Dr. Curt Philipp Lorber, CFO of AKASOL AG: "We laid our foundation for expansion in Langen and the US in June using the funds from our successful IPO. Since then, we have made good progress with both projects. The production facilities for doubling capacity in Langen will soon be ordered from our suppliers. We are currently planning to have all the prerequisites in place to increase production in Langen from its current annual capacity of up to 300 MWh to up to 600 MWh by the end of 2019 - more than nine months earlier than planned. In the US, we appointed the experienced automotive manager Roy Schulde as Managing Director of our subsidiary AKASOL Inc. in October. Here, too, we estimate that the production site of AKASOL Inc. will be put into operation in late 2019 with an annual capacity of up to 300 MWh and with production to begin in early 2020."

For the full year 2018, the Management Board of AKASOL AG confirms the forecasts of sales between EUR 22 million and EUR 24 million and an adjusted EBIT margin of around 7%.

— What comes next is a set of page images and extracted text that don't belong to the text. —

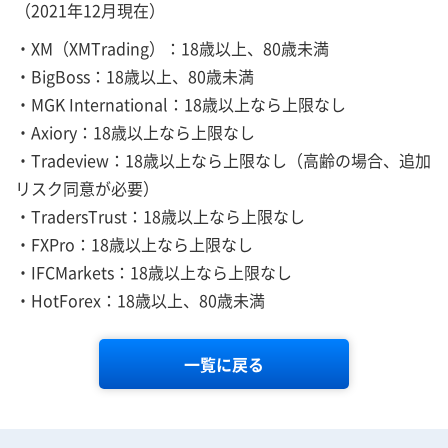
（2021年12月現在）
・XM（XMTrading）：18歳以上、80歳未満
・BigBoss：18歳以上、80歳未満
・MGK International：18歳以上なら上限なし
・Axiory：18歳以上なら上限なし
・Tradeview：18歳以上なら上限なし（高齢の場合、追加
リスク同意が必要）
・TradersTrust：18歳以上なら上限なし
・FXPro：18歳以上なら上限なし
・IFCMarkets：18歳以上なら上限なし
・HotForex：18歳以上、80歳未満
一覧に戻る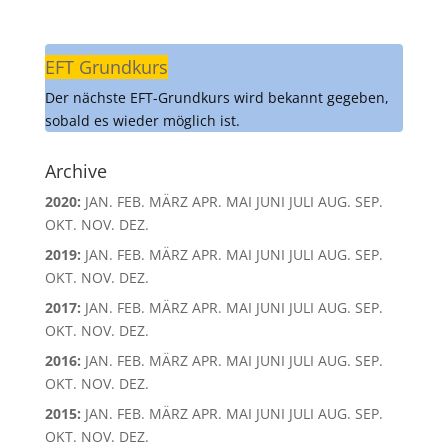
EFT Grundkurs
Der nächste EFT-Grundkurs wird bekannt gegeben,
sobald es wieder möglich ist.
Archive
2020
:
JAN.
FEB.
MÄRZ
APR.
MAI
JUNI
JULI
AUG.
SEP.
OKT.
NOV.
DEZ.
2019
:
JAN.
FEB.
MÄRZ
APR.
MAI
JUNI
JULI
AUG.
SEP.
OKT.
NOV.
DEZ.
2017
:
JAN.
FEB.
MÄRZ
APR.
MAI
JUNI
JULI
AUG.
SEP.
OKT.
NOV.
DEZ.
2016
:
JAN.
FEB.
MÄRZ
APR.
MAI
JUNI
JULI
AUG.
SEP.
OKT.
NOV.
DEZ.
2015
:
JAN.
FEB.
MÄRZ
APR.
MAI
JUNI
JULI
AUG.
SEP.
OKT.
NOV.
DEZ.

The full report for the first nine months of 2018 will be available for download on the website https://www.akasol.com/en/financial-reports later today.

Contact

AKASOL AG

Isabel Heinen

Phone: +49 (0) 6103 48567-26

Email: [email protected]

About AKASOL

AKASOL is a leading German manufacturer of high-performance lithium-ion battery systems for buses, commercial vehicles, rail vehicles, industrial vehicles, marine and stationary applications. Building on nearly 30 years of experience, AKASOL is a pioneer in developing, testing and manufacturing certified battery systems for the commercial transport sector. AKASOL AG's shares are traded on the Prime Standard segment of the Frankfurt Stock Exchange since June 29, 2018.

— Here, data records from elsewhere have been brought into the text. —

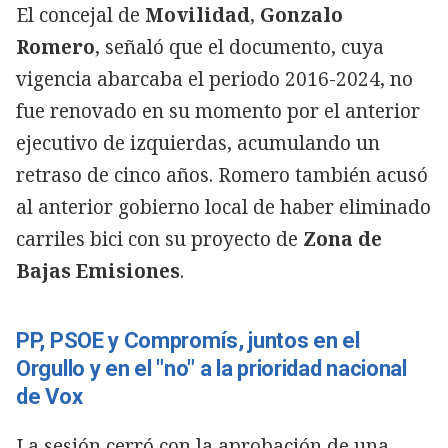
El concejal de
Movilidad
,
Gonzalo
Romero
, señaló que el documento, cuya
vigencia abarcaba el periodo 2016-2024, no
fue renovado en su momento por el anterior
ejecutivo de izquierdas, acumulando un
retraso de cinco años. Romero también acusó
al anterior gobierno local de haber eliminado
carriles bici con su proyecto de
Zona de
Bajas Emisiones
.
PP, PSOE y Compromís, juntos en el
Orgullo y en el "no" a la prioridad nacional
de Vox
La sesión cerró con la aprobación de una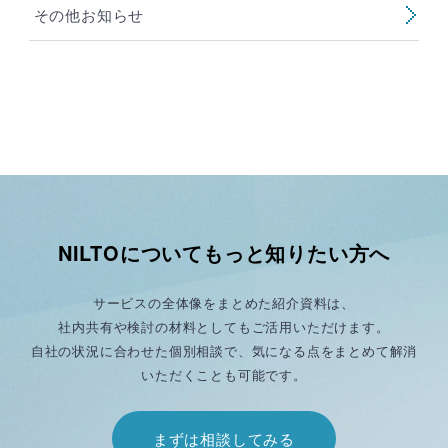
その他お知らせ
NILTOについてもっと知りたい方へ
サービスの全体像をまとめた紹介資料は、
社内共有や検討の材料としてもご活用いただけます。
自社の状況に合わせた個別相談で、気になる点をまとめて解消
いただくことも可能です。
まずは相談してみる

Based in Germany, AKASOL operates a facility in Langen with an annual capacity of up to 300 MWh which is planned to be expanded to 600 MWh by 2020. To AKASOL's knowledge, this is Europe's largest production plant for commercial vehicle lithium-ion battery systems, currently capable of producing high-performance battery systems for up to 1,500 fully electric buses or up to 6,000 commercial vehicles per year, depending on battery size. AKASOL's systems are manufactured to the industry standards demanded by leading OEM clients. Current clients include Daimler, a Scandinavian bus and truck manufacturer, Alstom, Bombardier, Rolls-Royce Power Systems (MTU Friedrichshafen) and Medatech. AKASOL boasts a technology-independent product portfolio. This allows the Company to choose the best battery cells and battery chemistry according to the clients' individual needs.

DISCLAIMER:

Statements contained herein may constitute "forward-looking statements." Forward-looking statements are generally identifiable by the use of the words "may," "will," "should," "plan," "expect," "anticipate," "estimate," "believe," "intend," "project," "goal" or "target" or the negative of these words or other variations on these words or comparable terminology.

Forward-looking statements are based on current expectations and involve a number of known and unknown risks, uncertainties and other factors that could cause the Group's or its industry's actual results, levels of activity, performance or achievements to be materially different from any future results, levels of activity, performance or achievements expressed or implied by such forward-looking statements. You should not place undue reliance on forward-looking statements and the Group does not undertake publicly to update or revise any forward-looking statement that may be made herein, whether as a result of new information, future events or otherwise.